1987年2月、日本政府は1985年に民営化したNTTの政府保有株式を売り出し、各証券取引所に上場させました。時期的にちょうどバブル経済と重なったこともあり、国民の間に財テクブームが沸き起こります。すでにバブル経済の萌芽は1985年くらいからありましたが、この時期と前後して大きな財テク詐欺が多発することになります。

代表的な例として、架空の金地金で預かり証券を発行して大勢の人から金銭を詐取した「豊田商事事件」、保証金を積めばそれに対して10倍の融資を受けられると株式の売買を勧誘した「投資ジャーナル事件」があります。その他、土地ブームを悪用して無価値の原野を高値で販売する「原野商法」なども多発しました。

その後、バブル経済が崩壊により何となく下火になりかけていた金融詐欺ですが、再び勢いを盛り返したのが1990年代の半ばから2000年にかけてです。

この時期何があったのかというと、「日本版金融ビッグバン」と称された大規模な金融制度改革の実施です。「フリー」「フェア」「グローバル」を市場改革の三原則とし、個人が利用できる金融サービスも含めて自由化が一気に加速しました。

例えば、投資信託の銀行窓口販売解禁、改正外為法施行による海外金融機関での口座開設、銀行以外での外国為替取扱、証券デリバティブの全面解禁、資産担保証券など債権等の流動化、株式売買委託手数料の自由化、などがそれにあたります。

この自由化に乗じて、さまざまな金融詐欺事件が1990年代の後半あたりから増えていきました。
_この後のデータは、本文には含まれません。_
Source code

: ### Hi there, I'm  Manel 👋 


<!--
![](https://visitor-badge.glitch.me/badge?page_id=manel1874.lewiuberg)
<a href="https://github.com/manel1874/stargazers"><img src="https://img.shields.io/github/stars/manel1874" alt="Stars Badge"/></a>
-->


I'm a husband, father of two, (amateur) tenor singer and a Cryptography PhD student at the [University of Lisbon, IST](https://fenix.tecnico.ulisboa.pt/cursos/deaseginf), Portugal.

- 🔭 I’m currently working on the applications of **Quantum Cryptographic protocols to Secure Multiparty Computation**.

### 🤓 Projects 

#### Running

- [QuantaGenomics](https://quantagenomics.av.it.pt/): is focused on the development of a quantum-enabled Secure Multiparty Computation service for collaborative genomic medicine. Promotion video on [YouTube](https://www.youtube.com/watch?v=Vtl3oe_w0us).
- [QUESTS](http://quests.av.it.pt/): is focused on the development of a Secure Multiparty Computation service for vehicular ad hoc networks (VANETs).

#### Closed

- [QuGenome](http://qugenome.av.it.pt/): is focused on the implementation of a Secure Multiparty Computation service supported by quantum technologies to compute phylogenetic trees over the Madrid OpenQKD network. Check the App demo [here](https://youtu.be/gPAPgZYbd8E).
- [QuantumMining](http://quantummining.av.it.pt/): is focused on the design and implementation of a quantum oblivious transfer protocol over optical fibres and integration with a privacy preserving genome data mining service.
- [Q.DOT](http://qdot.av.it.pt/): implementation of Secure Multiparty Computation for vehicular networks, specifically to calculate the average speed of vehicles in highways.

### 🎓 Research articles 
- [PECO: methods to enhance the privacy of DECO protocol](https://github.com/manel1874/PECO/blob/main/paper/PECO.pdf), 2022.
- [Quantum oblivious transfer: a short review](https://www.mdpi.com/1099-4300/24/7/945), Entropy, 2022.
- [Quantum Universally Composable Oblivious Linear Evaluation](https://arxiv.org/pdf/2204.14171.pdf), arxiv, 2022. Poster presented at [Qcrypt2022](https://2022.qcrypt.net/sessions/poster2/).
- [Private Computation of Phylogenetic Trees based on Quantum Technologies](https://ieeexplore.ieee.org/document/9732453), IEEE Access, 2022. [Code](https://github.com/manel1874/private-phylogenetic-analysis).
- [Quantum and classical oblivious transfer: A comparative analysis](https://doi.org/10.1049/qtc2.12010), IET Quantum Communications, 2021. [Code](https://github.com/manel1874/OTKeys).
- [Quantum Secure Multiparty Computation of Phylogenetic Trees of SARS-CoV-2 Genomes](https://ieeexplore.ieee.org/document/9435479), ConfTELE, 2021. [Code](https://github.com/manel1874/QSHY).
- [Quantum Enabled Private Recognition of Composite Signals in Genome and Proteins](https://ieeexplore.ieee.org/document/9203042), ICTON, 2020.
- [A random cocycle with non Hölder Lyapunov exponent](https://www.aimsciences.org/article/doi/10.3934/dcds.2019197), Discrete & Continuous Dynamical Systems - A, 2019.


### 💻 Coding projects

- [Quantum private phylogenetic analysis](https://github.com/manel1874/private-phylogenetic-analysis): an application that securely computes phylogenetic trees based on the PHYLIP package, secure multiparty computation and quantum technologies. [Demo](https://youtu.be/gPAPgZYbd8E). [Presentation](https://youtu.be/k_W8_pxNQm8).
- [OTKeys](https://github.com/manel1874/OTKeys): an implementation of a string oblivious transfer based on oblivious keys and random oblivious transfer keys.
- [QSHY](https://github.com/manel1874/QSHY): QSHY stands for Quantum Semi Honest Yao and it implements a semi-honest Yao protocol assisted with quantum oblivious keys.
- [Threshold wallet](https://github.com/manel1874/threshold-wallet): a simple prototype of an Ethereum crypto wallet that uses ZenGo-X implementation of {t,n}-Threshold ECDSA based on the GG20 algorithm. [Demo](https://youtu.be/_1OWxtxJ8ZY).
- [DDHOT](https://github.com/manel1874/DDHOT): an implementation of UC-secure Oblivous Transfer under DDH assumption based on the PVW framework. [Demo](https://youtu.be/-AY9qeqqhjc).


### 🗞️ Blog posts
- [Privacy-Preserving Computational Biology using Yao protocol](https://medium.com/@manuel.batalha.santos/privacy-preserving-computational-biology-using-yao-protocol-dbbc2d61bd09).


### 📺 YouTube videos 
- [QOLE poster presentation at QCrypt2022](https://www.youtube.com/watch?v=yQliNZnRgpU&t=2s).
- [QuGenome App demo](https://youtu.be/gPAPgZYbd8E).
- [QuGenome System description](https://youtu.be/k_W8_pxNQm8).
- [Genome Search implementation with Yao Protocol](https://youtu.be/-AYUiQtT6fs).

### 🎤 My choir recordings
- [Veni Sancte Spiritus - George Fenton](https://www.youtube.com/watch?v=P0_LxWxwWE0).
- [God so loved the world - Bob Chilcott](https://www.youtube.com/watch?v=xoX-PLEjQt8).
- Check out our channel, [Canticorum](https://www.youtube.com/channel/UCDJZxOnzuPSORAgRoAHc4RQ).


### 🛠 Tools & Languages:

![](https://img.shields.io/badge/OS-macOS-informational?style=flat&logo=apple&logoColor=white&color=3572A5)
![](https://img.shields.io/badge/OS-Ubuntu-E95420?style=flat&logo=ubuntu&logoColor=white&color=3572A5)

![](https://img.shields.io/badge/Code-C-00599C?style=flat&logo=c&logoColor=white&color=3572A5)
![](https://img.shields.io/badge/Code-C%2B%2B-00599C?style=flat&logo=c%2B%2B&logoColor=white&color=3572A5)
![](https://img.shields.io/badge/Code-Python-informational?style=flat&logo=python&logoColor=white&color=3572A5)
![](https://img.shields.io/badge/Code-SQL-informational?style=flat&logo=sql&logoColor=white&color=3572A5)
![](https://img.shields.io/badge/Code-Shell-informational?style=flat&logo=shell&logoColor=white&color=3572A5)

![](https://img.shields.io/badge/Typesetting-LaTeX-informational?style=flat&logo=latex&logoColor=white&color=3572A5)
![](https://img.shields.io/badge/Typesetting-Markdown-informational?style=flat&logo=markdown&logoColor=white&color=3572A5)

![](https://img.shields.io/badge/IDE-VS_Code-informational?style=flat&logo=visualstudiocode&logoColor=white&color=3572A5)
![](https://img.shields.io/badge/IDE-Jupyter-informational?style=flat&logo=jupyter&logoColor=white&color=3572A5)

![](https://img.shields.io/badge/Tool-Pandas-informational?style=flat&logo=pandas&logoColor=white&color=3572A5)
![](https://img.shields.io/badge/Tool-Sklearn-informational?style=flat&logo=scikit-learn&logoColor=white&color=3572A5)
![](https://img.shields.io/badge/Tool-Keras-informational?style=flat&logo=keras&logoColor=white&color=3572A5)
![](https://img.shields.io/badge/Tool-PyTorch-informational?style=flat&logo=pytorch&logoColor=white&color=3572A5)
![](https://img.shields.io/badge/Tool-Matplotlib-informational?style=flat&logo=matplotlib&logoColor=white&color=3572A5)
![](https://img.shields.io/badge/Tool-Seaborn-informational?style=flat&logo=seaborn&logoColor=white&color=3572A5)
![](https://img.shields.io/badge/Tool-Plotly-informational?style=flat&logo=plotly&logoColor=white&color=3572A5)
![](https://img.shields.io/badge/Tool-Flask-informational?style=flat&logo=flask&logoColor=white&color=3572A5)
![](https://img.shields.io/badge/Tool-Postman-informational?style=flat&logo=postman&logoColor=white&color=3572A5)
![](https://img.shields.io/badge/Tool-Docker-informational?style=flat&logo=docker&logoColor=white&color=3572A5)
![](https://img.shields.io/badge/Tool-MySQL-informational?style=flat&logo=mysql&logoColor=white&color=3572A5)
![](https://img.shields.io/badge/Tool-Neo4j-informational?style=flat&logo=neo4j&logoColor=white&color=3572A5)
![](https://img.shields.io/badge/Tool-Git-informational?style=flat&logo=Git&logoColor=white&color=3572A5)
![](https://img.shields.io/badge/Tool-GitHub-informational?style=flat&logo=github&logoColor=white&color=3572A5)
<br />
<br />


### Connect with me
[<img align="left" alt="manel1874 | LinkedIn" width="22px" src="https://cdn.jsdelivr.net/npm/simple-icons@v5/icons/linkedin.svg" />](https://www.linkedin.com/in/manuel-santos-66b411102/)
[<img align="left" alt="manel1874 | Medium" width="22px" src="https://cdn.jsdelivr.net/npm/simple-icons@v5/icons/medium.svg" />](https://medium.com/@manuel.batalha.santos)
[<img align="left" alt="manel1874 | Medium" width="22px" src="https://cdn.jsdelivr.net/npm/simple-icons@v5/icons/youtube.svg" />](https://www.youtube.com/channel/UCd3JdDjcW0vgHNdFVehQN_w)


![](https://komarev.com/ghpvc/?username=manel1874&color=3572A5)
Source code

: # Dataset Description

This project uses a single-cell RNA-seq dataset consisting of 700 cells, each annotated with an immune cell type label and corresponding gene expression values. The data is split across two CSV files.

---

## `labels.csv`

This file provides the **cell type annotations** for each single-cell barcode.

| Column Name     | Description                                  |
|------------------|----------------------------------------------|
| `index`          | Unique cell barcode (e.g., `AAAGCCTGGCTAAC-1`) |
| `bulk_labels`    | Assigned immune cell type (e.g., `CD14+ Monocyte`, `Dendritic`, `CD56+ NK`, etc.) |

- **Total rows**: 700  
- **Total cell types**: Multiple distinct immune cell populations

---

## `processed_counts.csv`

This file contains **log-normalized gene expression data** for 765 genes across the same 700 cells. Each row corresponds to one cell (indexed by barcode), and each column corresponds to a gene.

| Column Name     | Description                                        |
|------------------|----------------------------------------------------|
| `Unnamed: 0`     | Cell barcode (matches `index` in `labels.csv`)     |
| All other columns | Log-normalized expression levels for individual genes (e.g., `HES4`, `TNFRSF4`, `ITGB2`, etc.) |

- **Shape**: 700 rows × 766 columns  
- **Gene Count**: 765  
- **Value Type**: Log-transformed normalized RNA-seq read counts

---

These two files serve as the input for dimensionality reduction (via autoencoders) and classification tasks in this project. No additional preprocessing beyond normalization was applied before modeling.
簡単に言えば、海外のヘッジファンド、プライベートバンク、医療保険請求権、外国籍投資信託などをかたり、実態のない投資商品やサービスを売りつけ、個人資産を詐取する事件が多発したのです。

この時期、私自身もこの手の金融詐欺の取材を行っていましたが、騙す側は口を揃えて「自由化によってこの手の商品を提供できるようになりました。海外ではものすごく人気なのです!」と言っていました。

まさに、規制緩和、自由化が犯罪のネタに使われていたのです。